When you combine the factors of weight, poverty, and race, people in racially segregated communities face a triple-whammy of stigma. “Environments make it hard to have a healthy lifestyle and healthy weight,” says Sharifi, whose research focuses on obesity prevention and treatment in community settings as well as psychosocial factors in the emergence of childhood obesity in communities affected by health inequities.

Sharifi calls for more screening for weight issues earlier in life and earlier interventions—especially for children in disadvantaged neighborhoods. But she cautions that health care providers must be thoughtful about how they ask about food and weight gain—to avoid further trauma and stigma.

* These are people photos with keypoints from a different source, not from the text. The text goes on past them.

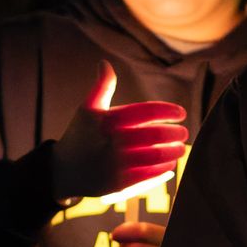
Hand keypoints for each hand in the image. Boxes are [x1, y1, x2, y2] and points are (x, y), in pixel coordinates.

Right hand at [51, 60, 186, 201]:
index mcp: (109, 120)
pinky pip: (150, 175)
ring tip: (179, 148)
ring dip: (174, 152)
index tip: (181, 113)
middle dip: (176, 133)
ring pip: (157, 156)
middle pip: (156, 135)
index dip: (168, 110)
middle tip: (184, 133)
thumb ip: (101, 86)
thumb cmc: (80, 135)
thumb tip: (105, 62)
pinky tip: (169, 164)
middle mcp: (113, 141)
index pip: (147, 111)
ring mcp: (117, 164)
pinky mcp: (119, 183)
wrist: (62, 171)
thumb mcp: (87, 109)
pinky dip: (165, 169)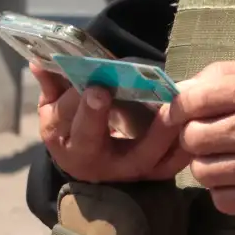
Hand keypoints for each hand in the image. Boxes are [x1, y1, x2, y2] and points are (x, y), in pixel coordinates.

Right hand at [33, 62, 188, 184]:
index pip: (81, 128)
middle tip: (163, 105)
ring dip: (172, 135)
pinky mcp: (153, 173)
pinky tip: (195, 123)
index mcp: (72, 146)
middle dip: (147, 129)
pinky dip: (185, 146)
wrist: (83, 161)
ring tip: (183, 109)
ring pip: (155, 159)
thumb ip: (50, 83)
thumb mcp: (51, 108)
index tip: (99, 88)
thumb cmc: (67, 127)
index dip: (89, 109)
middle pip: (131, 152)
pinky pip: (173, 164)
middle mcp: (103, 165)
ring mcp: (131, 172)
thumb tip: (39, 60)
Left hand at [172, 57, 234, 216]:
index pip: (193, 101)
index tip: (179, 115)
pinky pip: (221, 200)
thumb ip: (219, 77)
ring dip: (208, 165)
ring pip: (203, 173)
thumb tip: (176, 94)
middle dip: (195, 138)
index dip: (176, 110)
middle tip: (211, 136)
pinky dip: (223, 190)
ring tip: (228, 157)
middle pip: (194, 139)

Sharifi says she is alarmed by the obesity epidemic, but, as one of the authors of the new pediatric obesity guidelines, she is also optimistic that we can make progress against it. The guidelines promote non-stigmatizing and family-centered care, and new and effective treatment options, including medication. They also acknowledge the role of social issues, psychosocial factors, the environment, and genetics, which all collide to cause obesity.

“If we as a nation are going to address this, we have to do it at the health care level for those affected, and at the societal and policy level for prevention,” she says.

For Gabourey Sidibe, the actress who played Precious in the movie, life since then has been a mixed bag—success as an actress, but continuing struggles with weight and stigma. She is open about her experiences with bulimia and depression. She has type 2 diabetes and underwent bariatric surgery to control her weight. She regularly sees a nutritionist and a therapist. “Being depressed is one thing. If you add an eating disorder to that, that’s a whole other monster you have to fight,” she said on Taraji P. Henson’s Facebook Watch talk show, “Peace of Mind with Taraji.”

Savoye of Yale seemingly speaks for Sidibe and all people who struggle with weight when she says: “A healthy lifestyle is a journey. Things don’t happen overnight.”